The nurse informs the pregnant client that her laboratory test indicates she has iron-deficiency anemia. Based on this diagnosis, the nurse should monitor this client for which problems? Select all that apply.
- A. Susceptibility to infection
- B. Easily fatigued
- C. Increased risk for preeclampsia
- D. Increased risk of diabetes
- E. Congenital defects
Correct Answer: A,B,C
Rationale: Iron-deficiency anemia is associated with susceptibility to infection because oxygen is not transported effectively. Iron-deficiency anemia is associated with fatigue because oxygen is not transported effectively. Iron-deficiency anemia is associated with risk of preeclampsia because oxygen is not transported effectively. Iron-deficiency anemia is not associated with an increased risk of diabetes. Iron-deficiency anemia is not associated with an increased risk of congenital defects.
The pregnant client (G1P0) in the first trimester tells the nurse that she is anxious about losing her baby, prenatal care, and her labor and birth. Which teaching need should the nurse identify as priority?
- A. Sexual relations with her spouse
- B. Fetal growth and development
- C. Options for labor and delivery
- D. Preparing needed items for the baby
Correct Answer: B
Rationale: Information about fetal growth and development is priority and important to address during the first trimester, especially when the client expresses concerns about losing her baby. There is no indication that sexual relations are a concern for the client. Sexual relations, including intercourse, are safe during the first trimester. Labor and delivery options for the baby are priorities in the third trimester. The completion of preparations for the baby is a priority in the third trimester.
The nurse asks the 12-hour postpartum client, who is breastfeeding her baby now, why she has not yet received a dinner tray. The client states that her mother is bringing curry and that she won’t be eating the hospital food tonight. Which response by the nurse is best?
- A. “Please let me know if you change your mind. I can order food for you later.”

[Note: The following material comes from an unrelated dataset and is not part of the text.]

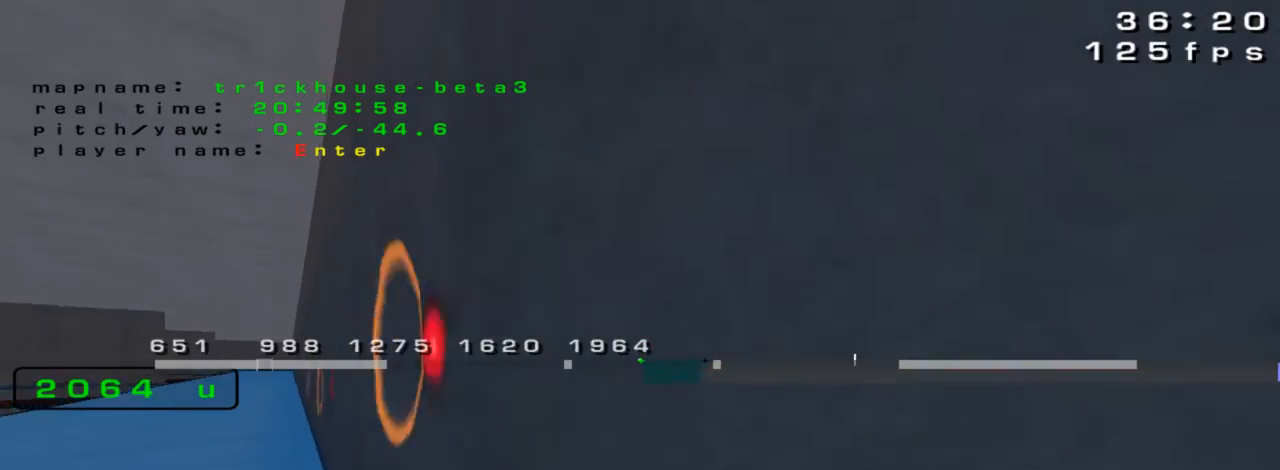
{"keys": ["right", "up"], "events": []}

- B. “Since you are breastfeeding, you should avoid eating highly spiced food.”
- C. “I will ask the dietitian to meet with you so you can discuss your nutritional needs.”

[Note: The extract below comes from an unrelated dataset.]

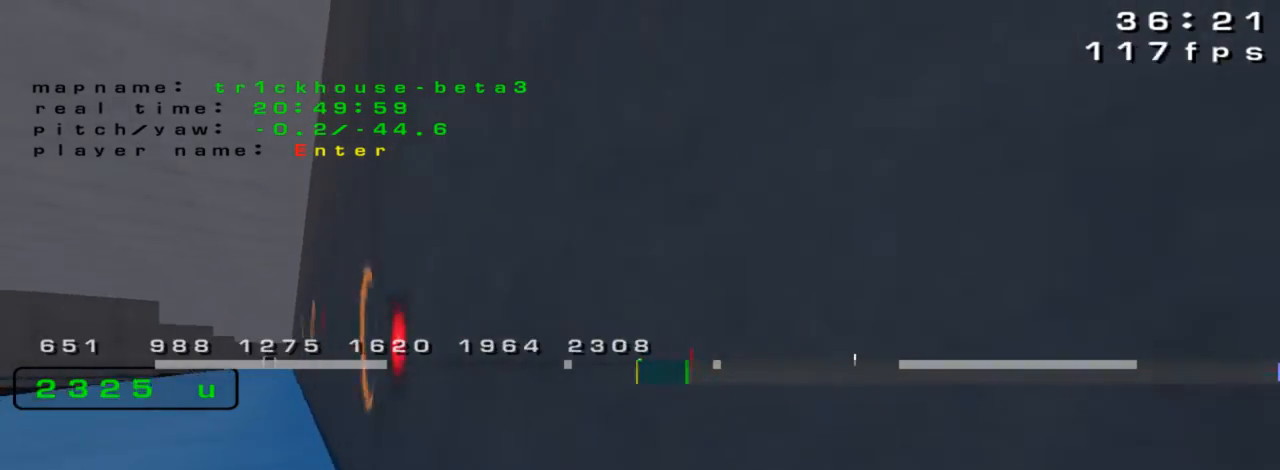
{"keys": ["right", "up"], "events": []}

- D. “You should not be eating highly spiced food 12 hours after delivery.”
Correct Answer: A
Rationale: Offering to order food later if the client changes her mind is the best response. Many clients have culturally based beliefs about food and beverages that should be consumed in the postpartum period. Unless contraindicated, nurses should support and encourage women to incorporate food preferences with cultural significance into their postpartum diet. Some breastfeeding infants are sensitive to certain flavors, seasonings, or foods, but, there is no evidence to support maternal food restrictions unless the infant shows a sensitivity. If there is a strong family history of a food allergy that causes anaphylaxis, such as a peanut allergy, these foods may be avoided. Many women would benefit from speaking to a dietician, but this client is not at any increased risk that would make a dietary consultation necessary. There are no food restrictions 12 hours after delivery unless there have been complications.
The nurse is teaching the postpartum client, who is breastfeeding, about returning to sexual activity after vaginal delivery. Which statement should the nurse include?

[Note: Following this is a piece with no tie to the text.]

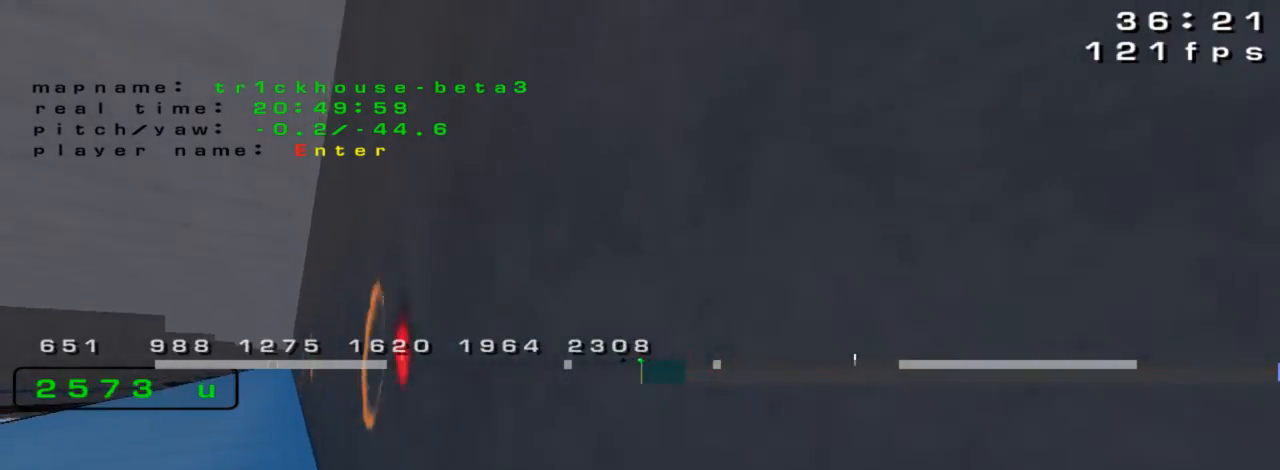
{"keys": [], "events": [[200, "right", "up"], [200, "up", "up"]]}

- A. “Orgasm may decrease the amount of breast milk you produce.”
- B. “You may need to use lubrication when resuming sexual intercourse.”
- C. “You should not have sexual intercourse until two months postpartum.”
- D. “Your HCP will let you know when you can resume sexual activity.”
Correct Answer: B
Rationale: Oxytocin is released when the client has an orgasm and may cause breast milk to leak or squirt from the breasts. The production of breast milk may increase, not decrease. The nurse should inform the client that she may need lubrication with sexual intercourse because the low estrogen levels in the early postpartum period causes vaginal dryness. Women should refrain from sexual intercourse until lochia has ceased, which usually takes about 3 weeks. There is no need to wait two months if the lochia has ceased. The client’s HCP does not need to give approval to return to sexual activity.